_Text section_
• • •
Giraldus Cambrensis wrote of many curious monsters and strange things that happened in connection with them. He believed that occult powers came through them in some manner, and told the story of a Welshman called Melerius, who had an odd experience by which he acquired the powers of a seer. One Palm Sunday he met a damsel whom he had long loved and embraced her in the woods, when suddenly, instead of a beautiful girl, he found in his arms a hairy, rough, and hideous creature, the sight of which deprived him of his senses. On his return to sanity, many years later, he discovered that he had wonderful occult gifts of prophecy.
Giraldus also believed that people in Ireland, by magical arts, could turn "any substance about them into fat pigs," as they appeared to be, though the colour was always red, and could then sell them in the markets. They disappeared, however, "as soon as they crossed any water," and even if they were looked after carefully they never lasted as pigs for more than three days. He writes of a man-monster whose body was human, except the extremities, which were cloven like those of an ox. This monster had large round eyes like an ox and the only sound he could make was like an ox lowing. He was present at the Court of Maurice Fitzgerald in Wicklow, and took up his food between the fissures of his cloven forefeet. His fate was to be put secretly to death, a fate which might with advantage be shared, metaphorically speaking, by many of the hybrid creatures, or manufactured monstrosities, figments of unwholesome brains.
• • •
_Task list_
[1] Answer these questions using the passage on Giraldus Cambrensis:
(a) On what day did Melerius meet the damsel in the woods?
(b) For at most how many days did the magically made pigs last as pigs?
(c) At whose court was the man-monster present?
[2] Resume the passage on Giraldus Cambrensis and his monsters, writing on from its last sentence.
The material that follows comes from a different source than the passage on Giraldus Cambrensis.

Stored records
• • •
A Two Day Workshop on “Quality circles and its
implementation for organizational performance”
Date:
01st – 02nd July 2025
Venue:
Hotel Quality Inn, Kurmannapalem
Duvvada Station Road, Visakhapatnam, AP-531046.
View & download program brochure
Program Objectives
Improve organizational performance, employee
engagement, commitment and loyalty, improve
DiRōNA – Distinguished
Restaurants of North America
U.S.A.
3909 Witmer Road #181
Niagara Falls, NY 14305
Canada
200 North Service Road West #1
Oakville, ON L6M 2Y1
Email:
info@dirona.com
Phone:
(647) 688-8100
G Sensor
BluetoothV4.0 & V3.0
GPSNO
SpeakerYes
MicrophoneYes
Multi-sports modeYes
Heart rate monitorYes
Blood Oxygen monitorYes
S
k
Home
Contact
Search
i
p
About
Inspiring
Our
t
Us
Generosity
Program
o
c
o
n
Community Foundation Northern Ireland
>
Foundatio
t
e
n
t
• • •
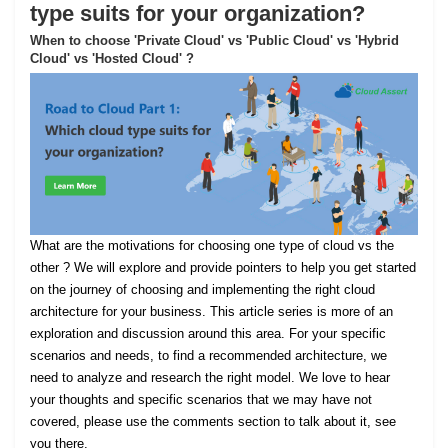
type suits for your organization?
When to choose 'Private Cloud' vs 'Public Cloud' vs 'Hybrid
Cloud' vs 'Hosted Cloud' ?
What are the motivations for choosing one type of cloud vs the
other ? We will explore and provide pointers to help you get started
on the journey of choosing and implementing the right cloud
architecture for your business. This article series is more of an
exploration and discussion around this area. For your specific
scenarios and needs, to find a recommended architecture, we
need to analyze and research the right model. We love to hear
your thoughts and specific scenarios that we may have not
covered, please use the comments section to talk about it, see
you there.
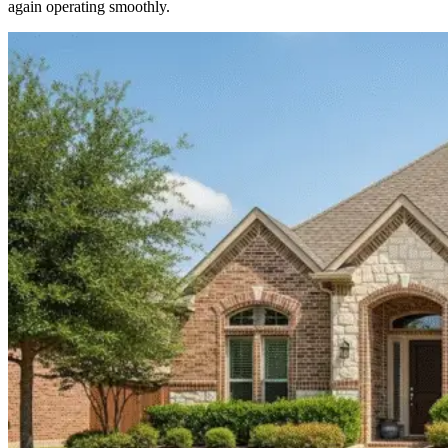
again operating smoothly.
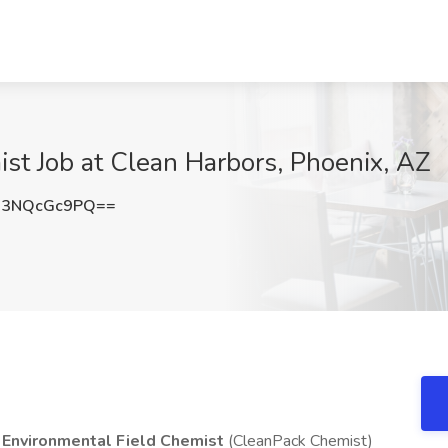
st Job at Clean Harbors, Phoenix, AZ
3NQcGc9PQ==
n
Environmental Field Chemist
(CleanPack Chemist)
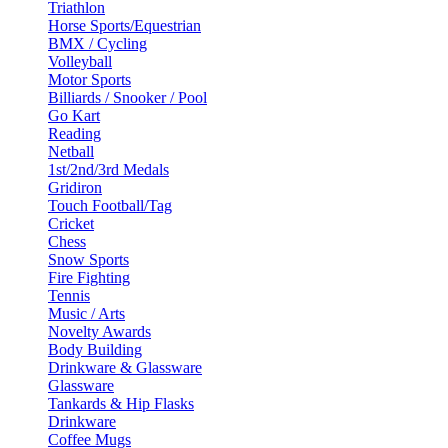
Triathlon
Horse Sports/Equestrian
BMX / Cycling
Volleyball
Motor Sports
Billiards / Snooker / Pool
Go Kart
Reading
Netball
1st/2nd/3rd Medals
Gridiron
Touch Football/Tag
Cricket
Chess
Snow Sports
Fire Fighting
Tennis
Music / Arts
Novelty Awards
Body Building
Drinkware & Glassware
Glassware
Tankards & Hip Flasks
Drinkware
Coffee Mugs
• • •
_Numbered responses_
[1]
(a) Palm Sunday.
(b) Three days.
(c) The Court of Maurice Fitzgerald in Wicklow.

[2]
Augustine, in the sixteenth book of his "De Civitate Dei," chapter viii., speaks of monsters of the human race, born in the East, some having heads of dogs, others without heads, and eyes in their breasts. "I myself," he adds, "at the time I was in Italy, heard it said of some district in those parts, that there the stable women who had learnt magical arts, used to give something to travellers in their cheese which transformed them into beasts of burden, and after they had performed the tasks required of them, they were allowed to resume their natural form."
One of the most fearsome among the fabulous animals is the dragon, an enormous serpent of abnormal form which is represented in ancient legends as a huge Hydra, watching as sentinel the Garden of the Hesperides. In art the dragon is the symbol of sin, and in the Bible this monster appears as the symbol of the King of Egypt and the King of Babylon. The dragon, which is the emblem of the Chinese Empire, like the legendary serpent, can assume human shape.
The basilisk is another fabulous animal of the snake tribe, which carries a jewel in its head, and in many French legends possesses human proclivities. It is the king of all the serpents and holds itself erect. Its eyes are red and fiery, the face pointed, and upon its head it wears a crest like a crown. It has, moreover, the terrible gift of killing people by the glare of its eye and other serpents are said to fly from its presence in dread.
The cockatrice is identical with the basilisk, but is perhaps not quite so human. It is produced from a "cock's egg hatched by a frog."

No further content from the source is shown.